Consegna:
Nel brano sul ghiacciaio Thwaites, a quale ghiacciaio corrisponde il tasso massimo di rottura del ghiaccio impostato da Pollard e DeConto nel loro modello?

Un futuro di fratture?

A che velocità potrebbe andare Thwaites? Quanto riscaldamento possiamo provocare prima che la raggiunga?

David Pollard, della Pennsylvania State University, e Robert M. DeConto, dell’Università del Massachusetts ad Amherst, hanno programmato un modello di flusso del ghiaccio che si basa sui relativi principi fisici e, con computer avanzati, si può far funzionare abbastanza rapidamente per studiare grandi cambiamenti nelle calotte su periodi lunghi. Li ho aiutati con la fisica del distacco dalle pareti alte dopo la rottura delle piattaforme di ghiaccio, soprattutto se l’acqua di fusione in superficie apre i crepacci.

Pollard e DeConto hanno ottimizzato questo modello per farlo corrispondere ai dati geologici del passato e valutare l’impatto che avrebbero diversi livelli di riscaldamento antropogenico. Hanno stabilito che probabilmente, anche con un riscaldamento rapido, abbiamo qualche decennio prima che cominci il crollo di Thwaites, scatenato dalla perdita della sua calotta di ghiaccio e dall’allargamento dei crepacci per l’acqua di fusione. Quindi impiegherebbe circa un secolo per crollare del tutto. Non sapevano però quanto velocemente potrebbe rompersi il ghiaccio, quindi hanno impostato un tasso massimo uguale a quello di Jakobshavn, in Groenlandia. (Ha già superato quel valore per breve tempo.) E dato che Thwaites è più spesso, potrebbe creare pareti molto più alte di Jakobshavn. Le pareti più alte tendono a rompersi più rapidamente (un motivo per cui, nei lavori autostradali, gli ingegneri lasciano pendenze, più che pareti). Così può darsi che stiamo sottovalutando l’ipotesi peggiore, ma davvero non lo sappiamo.

Dati forniti:
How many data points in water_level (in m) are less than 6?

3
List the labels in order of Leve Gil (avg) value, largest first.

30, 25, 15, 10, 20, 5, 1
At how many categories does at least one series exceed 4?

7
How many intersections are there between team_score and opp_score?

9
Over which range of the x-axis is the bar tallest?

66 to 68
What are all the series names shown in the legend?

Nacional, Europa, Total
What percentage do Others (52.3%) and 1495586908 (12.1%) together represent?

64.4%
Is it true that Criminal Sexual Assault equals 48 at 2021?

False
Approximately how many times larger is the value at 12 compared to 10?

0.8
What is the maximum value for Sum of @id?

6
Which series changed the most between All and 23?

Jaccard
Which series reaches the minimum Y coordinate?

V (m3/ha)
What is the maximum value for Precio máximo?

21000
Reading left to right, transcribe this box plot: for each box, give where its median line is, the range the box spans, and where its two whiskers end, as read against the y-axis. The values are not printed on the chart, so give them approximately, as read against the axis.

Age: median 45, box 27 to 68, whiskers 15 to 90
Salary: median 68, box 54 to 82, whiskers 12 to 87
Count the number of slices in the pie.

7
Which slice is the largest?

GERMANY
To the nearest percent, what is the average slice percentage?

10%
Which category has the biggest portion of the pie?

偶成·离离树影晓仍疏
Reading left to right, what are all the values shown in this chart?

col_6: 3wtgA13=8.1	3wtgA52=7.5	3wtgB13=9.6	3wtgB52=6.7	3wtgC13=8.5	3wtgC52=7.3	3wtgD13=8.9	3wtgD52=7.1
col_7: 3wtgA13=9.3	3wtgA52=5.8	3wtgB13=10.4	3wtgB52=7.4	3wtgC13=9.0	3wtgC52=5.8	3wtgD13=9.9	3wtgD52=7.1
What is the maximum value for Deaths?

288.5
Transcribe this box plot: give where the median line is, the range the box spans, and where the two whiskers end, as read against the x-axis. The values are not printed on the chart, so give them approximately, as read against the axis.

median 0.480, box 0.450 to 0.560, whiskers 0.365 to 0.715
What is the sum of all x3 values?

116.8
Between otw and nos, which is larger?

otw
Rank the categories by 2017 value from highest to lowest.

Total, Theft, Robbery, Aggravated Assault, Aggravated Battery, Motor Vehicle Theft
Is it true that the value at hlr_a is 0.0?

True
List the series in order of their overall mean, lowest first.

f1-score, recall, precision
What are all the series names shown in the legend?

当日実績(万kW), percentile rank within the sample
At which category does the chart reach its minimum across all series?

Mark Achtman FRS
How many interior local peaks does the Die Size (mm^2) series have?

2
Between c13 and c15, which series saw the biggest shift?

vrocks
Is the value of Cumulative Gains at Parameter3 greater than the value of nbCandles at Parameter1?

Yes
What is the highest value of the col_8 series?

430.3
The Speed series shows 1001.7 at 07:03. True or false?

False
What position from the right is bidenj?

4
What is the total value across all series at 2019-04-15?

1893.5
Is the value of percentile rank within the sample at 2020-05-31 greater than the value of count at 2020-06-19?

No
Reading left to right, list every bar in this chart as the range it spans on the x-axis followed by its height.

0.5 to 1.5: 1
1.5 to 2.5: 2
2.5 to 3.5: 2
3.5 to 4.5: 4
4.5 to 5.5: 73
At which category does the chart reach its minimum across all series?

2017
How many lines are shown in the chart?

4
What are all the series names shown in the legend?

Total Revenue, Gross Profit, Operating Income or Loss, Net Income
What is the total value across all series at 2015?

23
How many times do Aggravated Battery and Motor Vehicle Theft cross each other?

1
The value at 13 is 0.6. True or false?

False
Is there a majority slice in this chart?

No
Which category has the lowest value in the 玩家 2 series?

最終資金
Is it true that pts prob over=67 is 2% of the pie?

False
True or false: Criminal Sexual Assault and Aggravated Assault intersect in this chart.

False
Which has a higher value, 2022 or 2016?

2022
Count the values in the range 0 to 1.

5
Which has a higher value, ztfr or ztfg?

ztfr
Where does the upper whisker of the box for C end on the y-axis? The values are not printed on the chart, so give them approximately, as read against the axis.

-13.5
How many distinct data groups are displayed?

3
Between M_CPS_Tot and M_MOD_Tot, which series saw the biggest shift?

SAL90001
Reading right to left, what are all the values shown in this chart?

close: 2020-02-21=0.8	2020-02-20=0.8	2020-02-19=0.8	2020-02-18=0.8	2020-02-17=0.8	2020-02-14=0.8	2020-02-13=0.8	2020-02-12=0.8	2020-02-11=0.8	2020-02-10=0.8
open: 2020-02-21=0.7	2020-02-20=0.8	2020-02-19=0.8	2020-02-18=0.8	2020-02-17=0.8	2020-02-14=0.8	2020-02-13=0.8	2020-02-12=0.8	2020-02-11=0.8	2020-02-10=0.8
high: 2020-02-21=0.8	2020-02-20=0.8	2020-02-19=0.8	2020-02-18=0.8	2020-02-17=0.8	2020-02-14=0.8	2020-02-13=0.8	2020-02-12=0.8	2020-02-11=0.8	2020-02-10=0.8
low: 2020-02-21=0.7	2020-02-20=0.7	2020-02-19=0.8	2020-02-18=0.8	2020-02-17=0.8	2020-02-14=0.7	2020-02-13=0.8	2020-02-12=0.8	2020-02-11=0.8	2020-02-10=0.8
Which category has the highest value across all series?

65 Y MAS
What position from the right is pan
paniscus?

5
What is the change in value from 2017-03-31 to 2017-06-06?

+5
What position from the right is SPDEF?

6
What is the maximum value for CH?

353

Spazio per rispondere:
A quello di Jakobshavn, in Groenlandia.